Private Payers News

Affordable Care Act’s Reinsurance Programs Keep Market Stable

Reinsurance programs created under the Affordable Care Act are bringing more stability to the federal health insurance marketplace.

By Vera Gruessner

One way that health payers can compete more effectively in the current destabilized environment is by investing resources in reinsurance programs. Reinsurance is a method in which a payer can buy a policy from other insurers in order to manage risk and for tax mitigation. The reinsurer would be responsible for paying some share of the original payer’s claims. The reinsurer would also receive a premium from the original company in order to cover these costs.

Health Insurance Marketplace

Healthcare legislation has created certain reinsurance programs that would ensure more affordable health plans. Kevin Counihan, Health Insurance Marketplace CEO, wrote for The CMS Blog that the Affordable Care Act along with the Medicare Part D prescription drug coverage options have created reinsurance programs that stabilize spending and costs across various populations.

The need for these programs is due to a general unawareness among health payers with regarding to the number of people with high-risk conditions who will enroll in their plans. Ever since the Affordable Care Act has eliminated the pre-existing condition clause and created regulations that keep older policyholders from having to pay an inordinate amount more in premiums from younger generations, payers have had more challenges managing their overhead.

Counihan claims that reinsurance programs will help keep the health insurance market more stable and even assists with keeping premium costs low for consumers. Additionally, the reinsurance programs keep payers away from circumventing consumers with high-cost medical conditions from purchasing health plans.

The Affordable Care Act initially created a three-year reinsurance program to help the health insurance exchange grow as new reforms were being implemented to require payers to cover more expensive conditions. Recent data shows that per-enrollee costs for the ACA health insurance marketplace remained the same from 2014 to 2015 while outside the exchanges, per-enrollee costs grew around 3 percent.

Counihan suggests that such data is displaying the fact that healthier, low-cost consumers are entering the ACA health insurance marketplace, which means some critics that have positioned the exchanges as a place for sicker populations may have been wrong.

Merrill Matthews, a resident scholar at the Institute for Policy Innovation, discussed some of his views regarding the risk pools of the health insurance exchanges in an interview.

“I’m not sure what they can do because everything they’ve done is set-up to fail. They’ve got a pool in which people can enter the pool regardless of how sick they are and they can’t charge someone more for entering the pool as a sick person. That’s the definition of a pool that’s going to self-destruct,” Matthews explained.

“The only thing that will save that is the subsidies,” he continued. “As long as the subsidies are there, you will have certain people going in. Roughly, I think about 7 million people are getting subsidies under the Affordable Care Act. That certainly makes for a huge pool.
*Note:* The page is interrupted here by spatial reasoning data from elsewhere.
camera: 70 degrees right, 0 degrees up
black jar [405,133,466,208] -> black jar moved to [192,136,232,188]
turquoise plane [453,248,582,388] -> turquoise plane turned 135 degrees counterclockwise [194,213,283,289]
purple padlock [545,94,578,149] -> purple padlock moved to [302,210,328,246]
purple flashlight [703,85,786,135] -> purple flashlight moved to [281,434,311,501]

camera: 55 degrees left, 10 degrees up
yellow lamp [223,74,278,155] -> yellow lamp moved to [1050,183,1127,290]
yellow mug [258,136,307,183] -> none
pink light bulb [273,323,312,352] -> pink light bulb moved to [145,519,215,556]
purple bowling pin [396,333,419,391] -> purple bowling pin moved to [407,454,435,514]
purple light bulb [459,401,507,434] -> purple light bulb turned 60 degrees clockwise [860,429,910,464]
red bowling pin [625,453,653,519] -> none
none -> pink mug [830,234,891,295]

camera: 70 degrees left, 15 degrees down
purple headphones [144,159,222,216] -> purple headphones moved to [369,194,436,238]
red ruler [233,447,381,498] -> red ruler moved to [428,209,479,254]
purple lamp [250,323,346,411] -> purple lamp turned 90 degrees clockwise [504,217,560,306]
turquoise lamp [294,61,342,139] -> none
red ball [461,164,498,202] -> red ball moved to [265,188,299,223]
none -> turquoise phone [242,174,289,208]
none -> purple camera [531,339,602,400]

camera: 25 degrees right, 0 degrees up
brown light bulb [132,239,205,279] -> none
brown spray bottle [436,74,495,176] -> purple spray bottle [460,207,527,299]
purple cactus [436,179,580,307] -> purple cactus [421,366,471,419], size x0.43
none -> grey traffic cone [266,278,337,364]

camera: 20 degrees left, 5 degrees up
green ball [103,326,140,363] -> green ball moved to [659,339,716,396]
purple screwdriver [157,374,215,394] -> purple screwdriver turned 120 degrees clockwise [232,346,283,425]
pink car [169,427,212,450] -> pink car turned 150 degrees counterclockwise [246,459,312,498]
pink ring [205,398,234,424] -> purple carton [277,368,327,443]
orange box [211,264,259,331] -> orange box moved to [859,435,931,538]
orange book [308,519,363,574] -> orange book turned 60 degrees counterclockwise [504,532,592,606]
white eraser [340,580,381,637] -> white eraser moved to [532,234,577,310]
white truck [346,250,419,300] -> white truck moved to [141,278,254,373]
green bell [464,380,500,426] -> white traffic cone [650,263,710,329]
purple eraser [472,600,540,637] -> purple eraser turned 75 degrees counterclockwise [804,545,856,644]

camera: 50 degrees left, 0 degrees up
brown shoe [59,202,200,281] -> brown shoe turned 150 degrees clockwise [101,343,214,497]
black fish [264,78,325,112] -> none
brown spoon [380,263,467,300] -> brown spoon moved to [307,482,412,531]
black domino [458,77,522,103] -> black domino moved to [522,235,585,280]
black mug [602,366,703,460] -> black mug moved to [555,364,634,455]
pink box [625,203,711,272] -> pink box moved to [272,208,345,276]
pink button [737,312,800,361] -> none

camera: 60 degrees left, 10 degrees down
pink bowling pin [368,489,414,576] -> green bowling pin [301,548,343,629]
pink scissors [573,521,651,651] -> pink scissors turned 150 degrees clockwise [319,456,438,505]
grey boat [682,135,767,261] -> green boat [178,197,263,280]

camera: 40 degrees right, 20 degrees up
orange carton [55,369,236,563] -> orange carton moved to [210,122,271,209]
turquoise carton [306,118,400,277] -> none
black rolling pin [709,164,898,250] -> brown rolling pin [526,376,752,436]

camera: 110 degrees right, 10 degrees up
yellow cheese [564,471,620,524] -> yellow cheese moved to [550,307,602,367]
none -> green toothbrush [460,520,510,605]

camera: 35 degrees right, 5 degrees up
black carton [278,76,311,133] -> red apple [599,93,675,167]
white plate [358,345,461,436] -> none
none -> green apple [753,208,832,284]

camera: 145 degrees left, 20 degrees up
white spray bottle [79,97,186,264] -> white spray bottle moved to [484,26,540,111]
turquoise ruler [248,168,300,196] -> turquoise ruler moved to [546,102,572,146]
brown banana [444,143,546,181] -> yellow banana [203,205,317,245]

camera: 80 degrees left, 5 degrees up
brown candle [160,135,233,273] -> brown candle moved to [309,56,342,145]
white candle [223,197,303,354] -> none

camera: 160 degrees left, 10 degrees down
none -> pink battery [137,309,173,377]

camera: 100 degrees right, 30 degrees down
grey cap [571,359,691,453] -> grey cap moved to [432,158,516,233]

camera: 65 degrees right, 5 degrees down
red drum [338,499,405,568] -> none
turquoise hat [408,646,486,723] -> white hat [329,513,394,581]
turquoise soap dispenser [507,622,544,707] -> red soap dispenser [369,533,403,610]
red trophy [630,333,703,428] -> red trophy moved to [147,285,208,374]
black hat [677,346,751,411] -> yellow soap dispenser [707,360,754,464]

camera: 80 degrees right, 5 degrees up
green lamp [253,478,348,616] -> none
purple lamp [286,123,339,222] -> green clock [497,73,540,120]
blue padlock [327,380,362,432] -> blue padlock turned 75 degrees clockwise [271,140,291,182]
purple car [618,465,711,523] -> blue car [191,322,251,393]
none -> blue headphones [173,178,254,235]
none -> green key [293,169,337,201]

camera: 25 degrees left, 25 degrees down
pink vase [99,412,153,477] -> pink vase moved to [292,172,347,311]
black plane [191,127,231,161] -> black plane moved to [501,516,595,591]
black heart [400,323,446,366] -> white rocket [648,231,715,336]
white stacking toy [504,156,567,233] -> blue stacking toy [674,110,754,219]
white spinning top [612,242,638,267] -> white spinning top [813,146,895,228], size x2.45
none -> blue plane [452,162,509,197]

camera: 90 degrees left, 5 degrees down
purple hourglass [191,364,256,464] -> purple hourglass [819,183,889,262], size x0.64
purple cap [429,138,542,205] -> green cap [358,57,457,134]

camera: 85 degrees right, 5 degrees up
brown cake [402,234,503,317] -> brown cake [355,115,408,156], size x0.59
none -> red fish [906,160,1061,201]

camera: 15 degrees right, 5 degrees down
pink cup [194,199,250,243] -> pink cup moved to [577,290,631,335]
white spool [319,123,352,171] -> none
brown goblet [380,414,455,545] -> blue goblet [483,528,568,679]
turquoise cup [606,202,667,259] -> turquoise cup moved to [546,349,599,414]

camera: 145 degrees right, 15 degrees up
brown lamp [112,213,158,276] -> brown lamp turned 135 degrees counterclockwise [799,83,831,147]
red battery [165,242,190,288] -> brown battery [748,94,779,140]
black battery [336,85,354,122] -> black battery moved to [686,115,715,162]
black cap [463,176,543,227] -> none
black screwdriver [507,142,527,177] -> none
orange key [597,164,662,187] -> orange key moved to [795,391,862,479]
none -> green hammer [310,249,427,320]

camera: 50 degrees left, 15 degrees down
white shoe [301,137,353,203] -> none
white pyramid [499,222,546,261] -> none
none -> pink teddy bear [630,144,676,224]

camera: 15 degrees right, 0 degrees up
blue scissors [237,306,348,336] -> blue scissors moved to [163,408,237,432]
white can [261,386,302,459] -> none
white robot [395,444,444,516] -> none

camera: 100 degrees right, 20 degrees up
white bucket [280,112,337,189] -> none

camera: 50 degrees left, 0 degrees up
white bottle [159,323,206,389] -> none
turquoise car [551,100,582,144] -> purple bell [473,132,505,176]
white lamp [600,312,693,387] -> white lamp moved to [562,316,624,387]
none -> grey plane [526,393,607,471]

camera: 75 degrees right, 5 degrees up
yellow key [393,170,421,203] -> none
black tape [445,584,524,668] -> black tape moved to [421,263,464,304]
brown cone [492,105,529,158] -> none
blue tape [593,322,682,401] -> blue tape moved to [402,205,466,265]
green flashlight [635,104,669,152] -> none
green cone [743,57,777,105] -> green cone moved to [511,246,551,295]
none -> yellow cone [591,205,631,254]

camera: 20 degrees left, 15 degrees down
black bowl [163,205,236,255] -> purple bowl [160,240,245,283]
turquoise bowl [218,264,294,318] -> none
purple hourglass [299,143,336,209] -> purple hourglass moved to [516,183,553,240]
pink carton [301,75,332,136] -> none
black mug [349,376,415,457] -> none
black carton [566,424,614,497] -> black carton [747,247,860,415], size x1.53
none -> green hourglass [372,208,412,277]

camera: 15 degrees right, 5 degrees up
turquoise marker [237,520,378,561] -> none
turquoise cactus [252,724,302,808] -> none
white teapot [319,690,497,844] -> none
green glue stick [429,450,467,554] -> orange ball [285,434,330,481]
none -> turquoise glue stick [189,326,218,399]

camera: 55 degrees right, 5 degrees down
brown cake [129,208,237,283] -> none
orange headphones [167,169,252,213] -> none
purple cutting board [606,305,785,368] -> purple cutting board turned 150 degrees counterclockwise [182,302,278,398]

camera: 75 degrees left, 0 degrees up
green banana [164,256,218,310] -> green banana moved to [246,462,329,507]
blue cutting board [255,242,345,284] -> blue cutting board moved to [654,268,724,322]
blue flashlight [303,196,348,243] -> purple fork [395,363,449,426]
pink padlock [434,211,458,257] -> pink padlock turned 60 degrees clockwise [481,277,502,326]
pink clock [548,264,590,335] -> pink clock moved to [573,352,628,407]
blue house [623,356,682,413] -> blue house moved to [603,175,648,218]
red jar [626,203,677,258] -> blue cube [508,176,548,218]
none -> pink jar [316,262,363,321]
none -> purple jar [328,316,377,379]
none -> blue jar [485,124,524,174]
But the structure of it is designed to fail.”

But, according to Counihan, the health insurance exchanges is bringing in more healthy, low-cost populations due to the reinsurance programs, which means critics of the Affordable Care Act may be mistaken when it comes to the success of the health insurance exchanges.

Another point that Counihan makes is that the 2016 premiums on the federal health insurance marketplace are at least 12 percent below the initial predictions that came from the Congressional Budget Office.

The future for the risk adjustment program may include some modifications, Counihan explains, in order to take on the costs for claims above a specific, large threshold. The funding for this will be covered by a payment from all issuers.

It is also necessary to mention that individual states have also adopted reinsurance programs to protect consumer coverage. Alaska, for instance, has moved forward in reducing healthcare costs through the concept of reinsurance.

“Alaska’s health insurance market has struggled for many years with the highest healthcare costs in the country, low levels of insurance market competition, and other challenges, which are likely related, at least in part, to its very low population density and unique geography. But after Alaska’s governor signed the reinsurance bill into law, Premera, the state’s Blue Cross Blue Shield plan, reduced its requested 2017 rate increase to 9.8 percent, less than the previous two years’ increases, well below the 40 percent increase the company had previously considered,” Counihan wrote in The CMS Blog.

When it comes to covering the costs of people with more extensive medical needs, the health insurance marketplace under the ACA is often innovating new ways that would help ensure coverage among those most in need, said Counihan. If new methods to keep payer revenue stable and consumer needs met are implemented over the coming years, the federal health insurance marketplace may still be standing for future generations to benefit from.